Finer N N, Tierney A, Etches P C, Peliowski A, Ainsworth W
Department of Newborn Medicine, Royal Alexandra Hospital, University of Alberta, Edmonton, Canada.
J Pediatr Surg. 1998 Sep;33(9):1331-7. doi: 10.1016/s0022-3468(98)90001-x.
BACKGROUND/PURPOSE: The purpose of this study was to evaluate the evolving outcome of newborns who have congenital diaphragmatic hernia (CDH) using a protocolized approach to management, which includes extracorporeal membrane oxygenation (ECMO) and to present the details of such a management protocol.
A retrospective chart review was conducted of the neonatal outcome of near-term (>34 weeks' gestation) newborns with CDH all referred to the Royal Alexandra Hospital either before or after delivery. A protocol was developed that included antenatal assessment, the use of antenatal steroids, planned delivery, use of prophylactic surfactant, pressure limited gentle ventilation, permissive hypercarbia and hypoxia, and venovenous ECMO, if indicated.

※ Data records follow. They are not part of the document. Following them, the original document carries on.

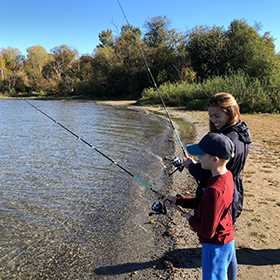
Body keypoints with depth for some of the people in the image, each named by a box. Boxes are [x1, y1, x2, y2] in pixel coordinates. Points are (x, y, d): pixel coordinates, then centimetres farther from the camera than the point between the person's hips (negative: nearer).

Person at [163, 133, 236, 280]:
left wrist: (191, 220, -11)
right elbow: (204, 202, 7)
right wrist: (178, 200, 1)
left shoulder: (215, 190, -35)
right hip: (226, 240, 9)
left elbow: (207, 231, -29)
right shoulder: (226, 175, -5)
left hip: (216, 245, -9)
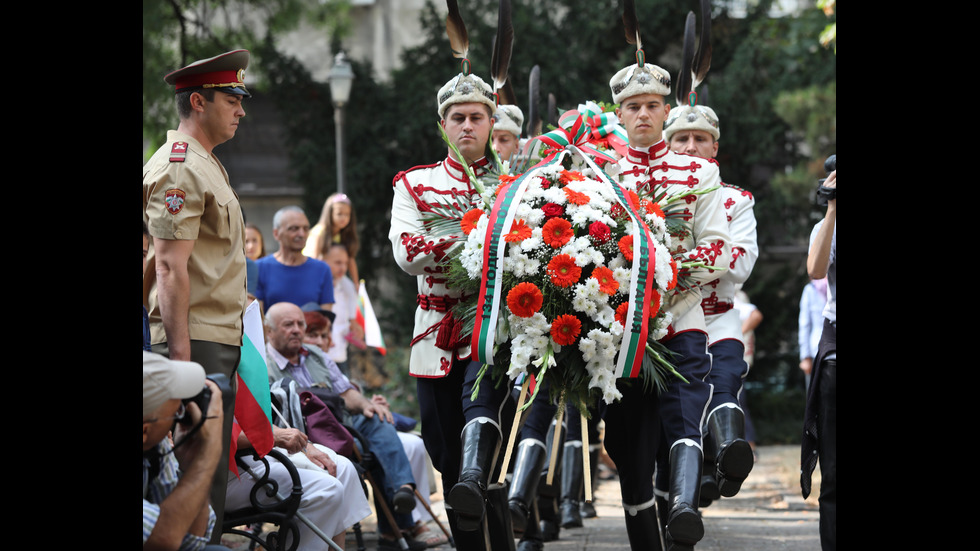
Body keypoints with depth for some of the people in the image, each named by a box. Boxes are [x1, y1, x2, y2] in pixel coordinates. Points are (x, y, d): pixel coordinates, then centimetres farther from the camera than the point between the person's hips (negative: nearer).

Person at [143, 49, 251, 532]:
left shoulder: (206, 165, 20)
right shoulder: (178, 169, -12)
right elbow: (170, 268, -19)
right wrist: (181, 357, -23)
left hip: (219, 342, 10)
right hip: (197, 343, -10)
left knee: (212, 469, 10)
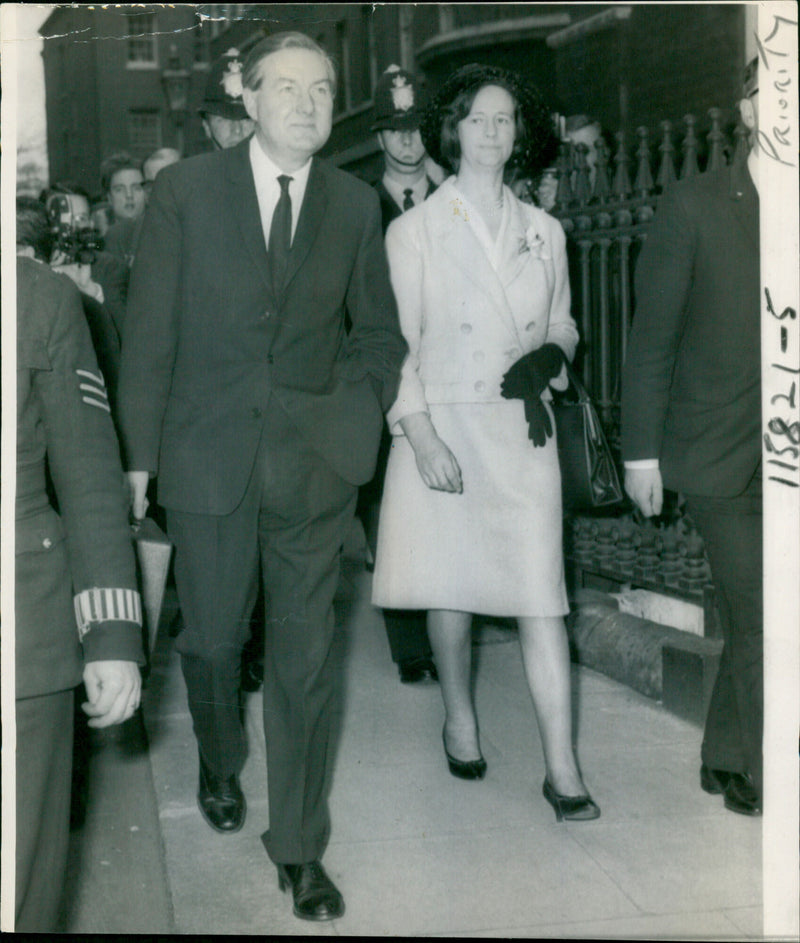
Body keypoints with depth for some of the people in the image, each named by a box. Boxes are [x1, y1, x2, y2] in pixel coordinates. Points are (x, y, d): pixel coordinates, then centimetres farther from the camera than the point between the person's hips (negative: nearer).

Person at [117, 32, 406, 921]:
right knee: (211, 637, 14)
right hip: (207, 454, 0)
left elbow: (379, 330, 14)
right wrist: (139, 455, -3)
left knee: (304, 656, 4)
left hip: (314, 463, 1)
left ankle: (298, 848, 18)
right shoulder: (186, 188, -1)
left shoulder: (355, 204, 4)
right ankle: (219, 765, 45)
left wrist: (360, 410, -2)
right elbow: (149, 330, -1)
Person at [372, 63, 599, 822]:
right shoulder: (414, 230, 3)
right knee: (452, 589, 6)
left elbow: (562, 324, 22)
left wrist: (549, 355, -2)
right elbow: (397, 343, -2)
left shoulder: (543, 232, 13)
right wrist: (421, 436, -12)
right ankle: (459, 719, 30)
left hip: (523, 429, 2)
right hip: (443, 425, -2)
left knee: (540, 594, -6)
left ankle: (561, 767, -3)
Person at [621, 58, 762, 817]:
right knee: (758, 620, -4)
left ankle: (726, 761, 29)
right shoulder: (695, 207, -4)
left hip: (781, 461, 4)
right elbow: (652, 335, -3)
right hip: (722, 454, -3)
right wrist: (641, 450, -6)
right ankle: (753, 773, 15)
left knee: (748, 622, 11)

Sixty-five infants with CDH were treated from February 1989 through August 1996. Twenty-three infants were inborn, 20 of whom were antenatal referrals. Overall, 51 of the 65 infants survived (78%). Thirteen of the 23 inborn infants survived with conservative management, and 10 required ECMO, of whom, eight were long-term survivors. Thirty-eight infants required ECMO, and 26 survived (68%), whereas there were only two deaths among the 27 conservatively treated infants. Eighteen of 20 inborn infants with an antenatal diagnosis survived, compared with 13 of 21 (62%) outborn infants. An antenatal diagnosis before 25 weeks' gestation was associated with a 60% survival rate. Sixty-three percent of infants whose best postductal PaO2 value before ECMO was less than 100 torr survived, and 7 of 11 infants with a best postductal PaO2 value of less than 50 torr before ECMO survived (64%). The average age at surgery progressively increased over time both for infants who did not require ECMO (1.3 days to 5.8 days; P = .01) and for infants who received ECMO (1.9 days to 8.2 days; P = .016).
The use of a protocolized management for infants with CDH has been associated with improving outcome in a population at high risk. The components (either separately or combined) of these protocolized approaches need to be tested in prospective trials to determine their true benefit. In addition, there is a need to evaluate prospectively the outcomes of infants with CDH born in ECMO centers compared with those infants born in other tertiary care neonatal units to determine the most appropriate management of the fetus with CDH.
背景/目的:本研究旨在采用包括体外膜肺氧合(ECMO)在内的标准化管理方案,评估先天性膈疝(CDH)新生儿的预后情况,并介绍该管理方案的详细内容。
对所有在分娩前后转诊至皇家亚历山德拉医院的近足月(妊娠>34周)CDH新生儿的新生儿结局进行回顾性病历审查。制定了一项方案,包括产前评估、产前类固醇的使用、计划分娩、预防性表面活性剂的使用、压力限制下的轻柔通气、允许性高碳酸血症和低氧血症,以及在必要时使用静脉-静脉ECMO。
1989年2月至1996年8月期间,共治疗了65例CDH婴儿。23例为足月儿,其中20例为产前转诊。总体而言,65例婴儿中有51例存活(78%)。23例足月儿中有13例通过保守治疗存活,10例需要ECMO,其中8例为长期存活者。38例婴儿需要ECMO,26例存活(68%),而27例接受保守治疗的婴儿中仅有2例死亡。20例产前诊断为足月儿的婴儿中有18例存活,而21例出生后转诊的婴儿中有13例存活(62%)。妊娠25周前的产前诊断与60%的存活率相关。ECMO前导管后血氧分压(PaO2)最佳值低于100托的婴儿中有63%存活,ECMO前导管后PaO2最佳值低于50托的11例婴儿中有7例存活(64%)。对于不需要ECMO的婴儿(1.3天至5.8天;P = 0.01)和接受ECMO的婴儿(1.9天至8.2天;P = 0.016),手术的平均年龄均随时间逐渐增加。
对CDH婴儿采用标准化管理与改善高危人群的预后相关。这些标准化方法的各个组成部分(单独或联合使用)需要在前瞻性试验中进行测试,以确定其真正益处。此外,有必要对在ECMO中心出生的CDH婴儿与在其他三级护理新生儿病房出生的婴儿的预后进行前瞻性评估,以确定CDH胎儿的最合适管理方法。